Cloud service providers offer Machine–Learning–as–a–Service platforms, enabling companies to leverage the power of scalability & reliability while performing ML operations. With huge adoption of such systems worldwide, the security posture of the platform itself often may go unnoticed as it has been observed in previous research about vulnerabilities in Google’s AI Hub and AWS’s Sagemaker Jupyter Notebook services.
We investigated Azure ML, a managed MLaaS offering from Microsoft. We found five 0days over three broad classes of security issues namely:
Insecure logging of sensitive information – We found five instances of credentials leaking in cleartext on Compute Instances, due to insecure usage of open-source components and insecure system design of how the environment was being provisioned.

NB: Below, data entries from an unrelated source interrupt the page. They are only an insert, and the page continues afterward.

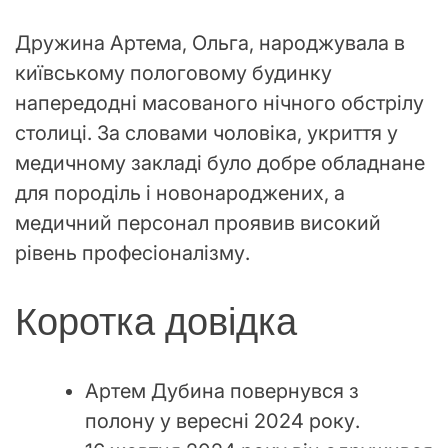
Дружина Артема, Ольга, народжувала в
київському пологовому будинку
напередодні масованого нічного обстрілу
столиці. За словами чоловіка, укриття у
медичному закладі було добре обладнане
для породіль і новонароджених, а
медичний персонал проявив високий
рівень професіоналізму.
Коротка довідка
Артем Дубина повернувся з
полону у вересні 2024 року.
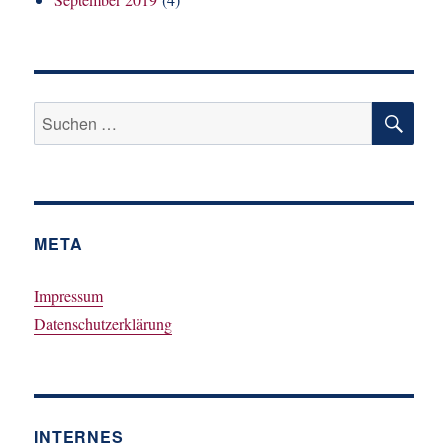
SU
Suchen
nach:
META
Impressum
Datenschutzerklärung
INTERNES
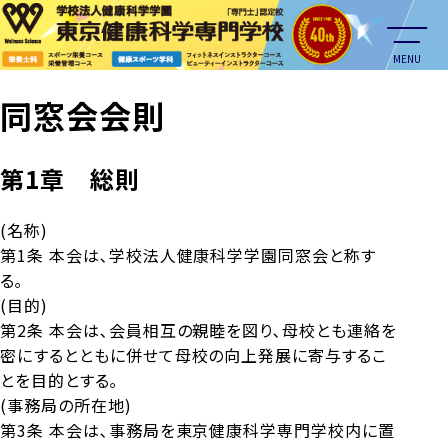
MENU
同窓会会則
第1章 総則
(名称)
第1条 本会は､学校法人健康科学学園同窓会と称す
る｡
(目的)
第2条 本会は､会員相互の親睦を図り､母校とも連絡を
密にするとともに併せて母校の向上発展に寄与するこ
とを目的とする｡
(事務局の所在地)
第3条 本会は､事務局を東京健康科学専門学校内に置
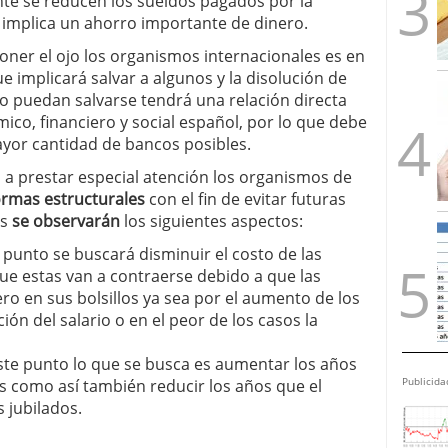
e se reducen los sueldos pagados por la
 implica un ahorro importante de dinero.
ner el ojo los organismos internacionales es en
e implicará salvar a algunos y la disolución de
o puedan salvarse tendrá una relación directa
mico, financiero y social español, por lo que debe
mayor cantidad de bancos posibles.
 a prestar especial atención los organismos de
ormas estructurales
con el fin de evitar futuras
as
se observarán
los siguientes aspectos:
 punto se buscará disminuir el costo de las
e estas van a contraerse debido a que las
o en sus bolsillos ya sea por el aumento de los
ón del salario o en el peor de los casos la
te punto lo que se busca es aumentar los años
Publicida
s como así también reducir los años que el
 jubilados.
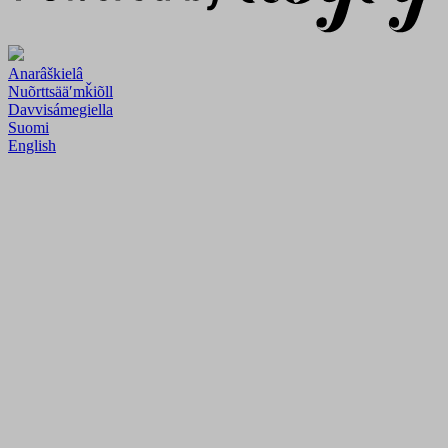
Anarâškielâ
Nuõrttsääʹmǩiõll
Davvisámegiella
Suomi
English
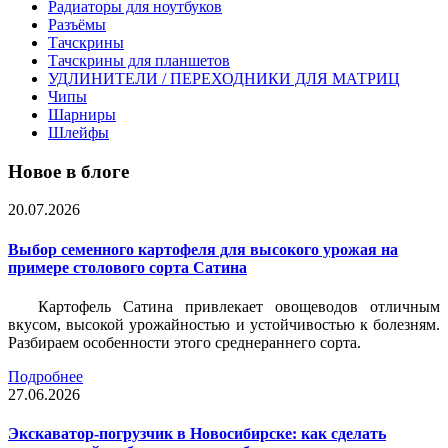
Радиаторы для ноутбуков
Разъёмы
Тачскрины
Тачскрины для планшетов
УДЛИНИТЕЛИ / ПЕРЕХОДНИКИ ДЛЯ МАТРИЦ
Чипы
Шарниры
Шлейфы
Новое в блоге
20.07.2026
Выбор семенного картофеля для высокого урожая на
примере столового сорта Сатина
Картофель Сатина привлекает овощеводов отличным
вкусом, высокой урожайностью и устойчивостью к болезням.
Разбираем особенности этого среднераннего сорта.
Подробнее
27.06.2026
Экскаватор-погрузчик в Новосибирске: как сделать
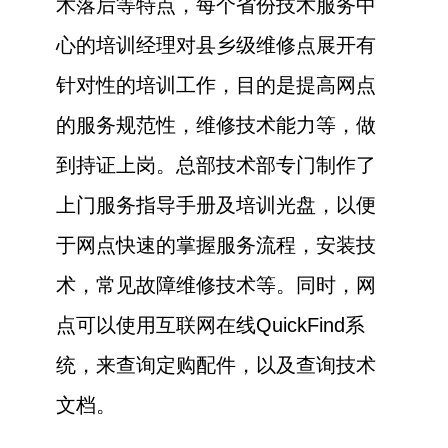
术落后等特点，每个省份技术服务中
心的培训经理对县乡级维修点展开有
针对性的培训工作，目的是提高网点
的服务规范性，维修技术能力等，做
到持证上岗。总部技术部专门制作了
上门服务指导手册及培训光盘，以便
于网点快速的掌握服务流程，安装技
术，常见故障维修技术等。同时，网
点可以使用互联网在线QuickFind系
统，来查询定购配件，以及查询技术
文档。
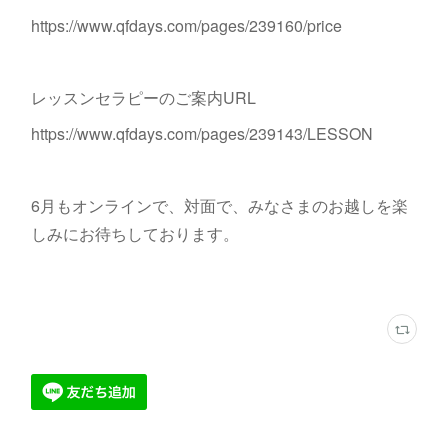
https://www.qfdays.com/pages/239160/price
レッスンセラピーのご案内URL
https://www.qfdays.com/pages/239143/LESSON
6月もオンラインで、対面で、みなさまのお越しを楽
しみにお待ちしております。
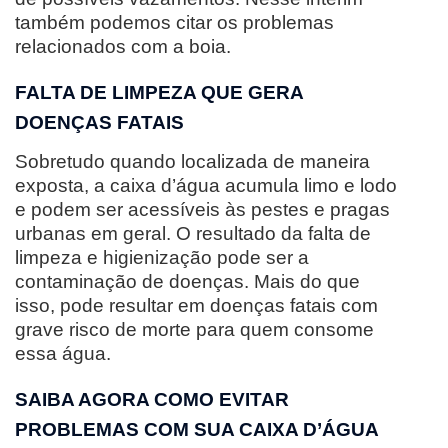
também podemos citar os problemas
relacionados com a boia.
FALTA DE LIMPEZA QUE GERA
DOENÇAS FATAIS
Sobretudo quando localizada de maneira
exposta, a caixa d’água acumula limo e lodo
e podem ser acessíveis às pestes e pragas
urbanas em geral. O resultado da falta de
limpeza e higienização pode ser a
contaminação de doenças. Mais do que
isso, pode resultar em doenças fatais com
grave risco de morte para quem consome
essa água.
SAIBA AGORA COMO EVITAR
PROBLEMAS COM SUA CAIXA D’ÁGUA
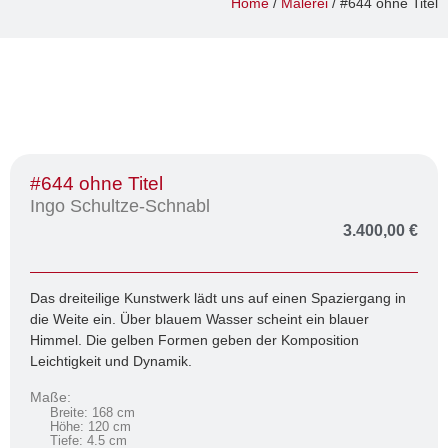
Home
/
Malerei
/ #644 ohne Titel
#644 ohne Titel
Ingo Schultze-Schnabl
3.400,00
€
Das dreiteilige Kunstwerk lädt uns auf einen Spaziergang in
die Weite ein. Über blauem Wasser scheint ein blauer
Himmel. Die gelben Formen geben der Komposition
Leichtigkeit und Dynamik.
Maße:
Breite: 168 cm
Höhe: 120 cm
Tiefe: 4.5 cm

MLSee: A vulnerability allowing sensitive information disclosure – We found a case of exposed APIs in cloud middleware leaking sensitive information from Compute Instances. The vulnerability could be leveraged by network-adjacent attackers after initial access to laterally move or snoop in on the commands executed using Jupyter terminal on a Compute Instance.
Achieving Persistence – While reversing cloud middleware to decipher their functionality, we found two ways to achieve persistence in AML environments. First, An attacker could fetch the Storage Account access key and the Azure AD JWT of the system-assigned managed identity assigned to the Compute Instance, even from non-Azure environments.

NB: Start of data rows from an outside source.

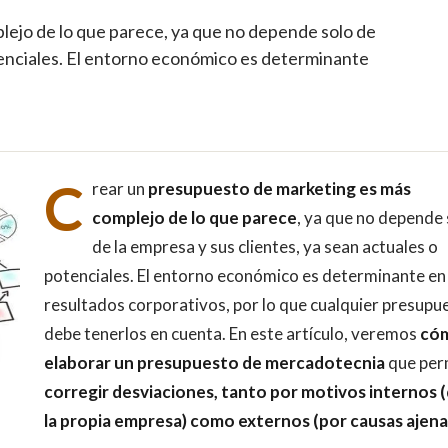
ejo de lo que parece, ya que no depende solo de
otenciales. El entorno económico es determinante
C
rear un
presupuesto de marketing es más
complejo de lo que parece
, ya que no depende 
de la empresa y sus clientes, ya sean actuales o
potenciales. El entorno económico es determinante en
resultados corporativos, por lo que cualquier presupu
debe tenerlos en cuenta. En este artículo, veremos
có
elaborar un presupuesto de mercadotecnia
que per
corregir desviaciones, tanto por motivos internos 
la propia empresa) como externos (por causas ajena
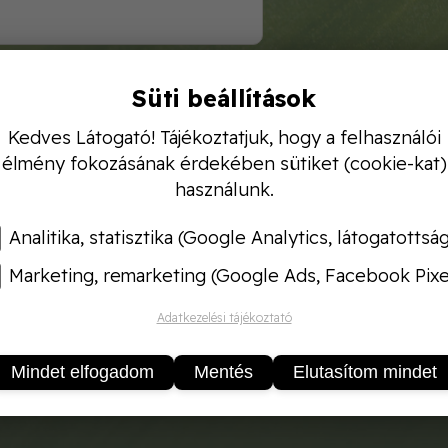
Süti beállítások
Kedves Látogató! Tájékoztatjuk, hogy a felhasználói
élmény fokozásának érdekében sütiket (cookie-kat)
használunk.
Analitika, statisztika (Google Analytics, látogatottsá
Marketing, remarketing (Google Ads, Facebook Pixe
Adatkezelési tájékoztató
Mindet elfogadom
Mentés
Elutasítom mindet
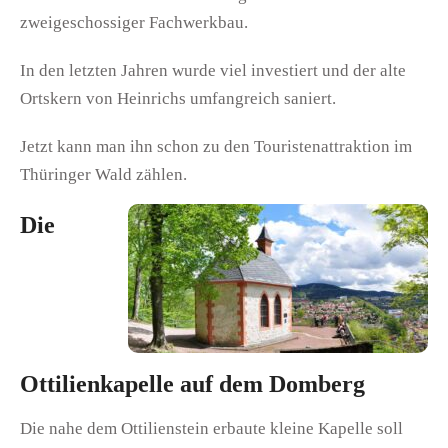
zweigeschossiger Fachwerkbau.
In den letzten Jahren wurde viel investiert und der alte
Ortskern von Heinrichs umfangreich saniert.
Jetzt kann man ihn schon zu den Touristenattraktion im
Thüringer Wald zählen.
Die
Ottilienkapelle auf dem Domberg
Die nahe dem Ottilienstein erbaute kleine Kapelle soll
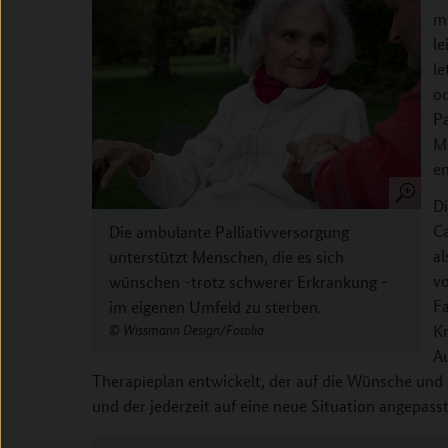
m
l
l
o
Pa
Ma
e
Di
Ca
Die ambulante Palliativversorgung
al
unterstützt Menschen, die es sich
v
wünschen -trotz schwerer Erkrankung -
Fa
im eigenen Umfeld zu sterben.
K
Wissmann Design/Fotolia
A
Therapieplan entwickelt, der auf die Wünsche und
und der jederzeit auf eine neue Situation angepass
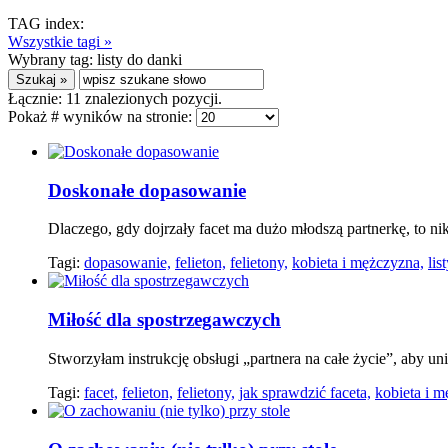
TAG index:
Wszystkie tagi »
Wybrany tag:
listy do danki
Łącznie:
11
znalezionych pozycji.
Pokaż # wyników na stronie:
Doskonałe dopasowanie
Dlaczego, gdy dojrzały facet ma dużo młodszą partnerkę, to ni
Tagi:
dopasowanie,
felieton,
felietony,
kobieta i mężczyzna,
lis
Miłość dla spostrzegawczych
Stworzyłam instrukcję obsługi „partnera na całe życie”, aby u
Tagi:
facet,
felieton,
felietony,
jak sprawdzić faceta,
kobieta i m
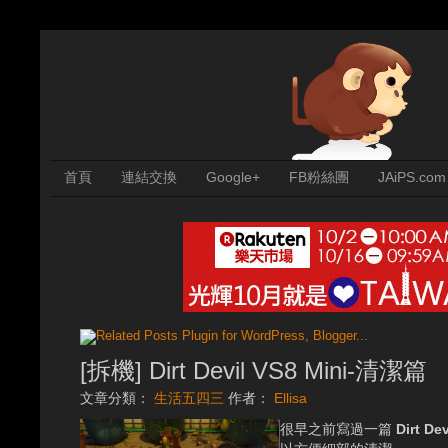
首頁
連結交換
Google+
FB粉絲團
JAiPS.com
[拆機] Dirt Devil VS8 Mini-清潔篇
文章分類：
生活五四三
作者：
Ellisa
很早之前寫過一篇
Dirt De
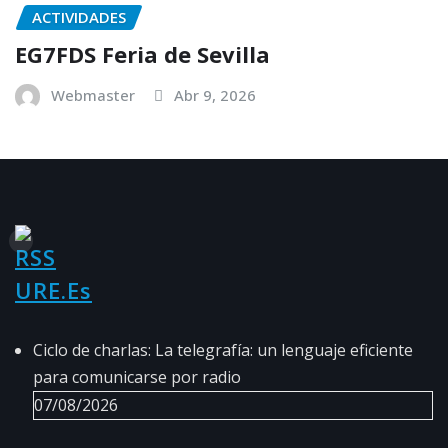
ACTIVIDADES
EG7FDS Feria de Sevilla
Webmaster
Abr 9, 2026
URE.es
Ciclo de charlas: La telegrafía: un lenguaje eficiente
para comunicarse por radio
07/08/2026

Through this talk, the attendees will learn about the different issues that were found in AML, which may extend to other Cloud-based MLaaS platforms. As we take a deep dive into the security issues, we will be demonstrating various techniques we adopted while researching the service, giving the attendees a glimpse of how the security of managed services like AML can be assessed when there are blurred lines in the shared responsibility model.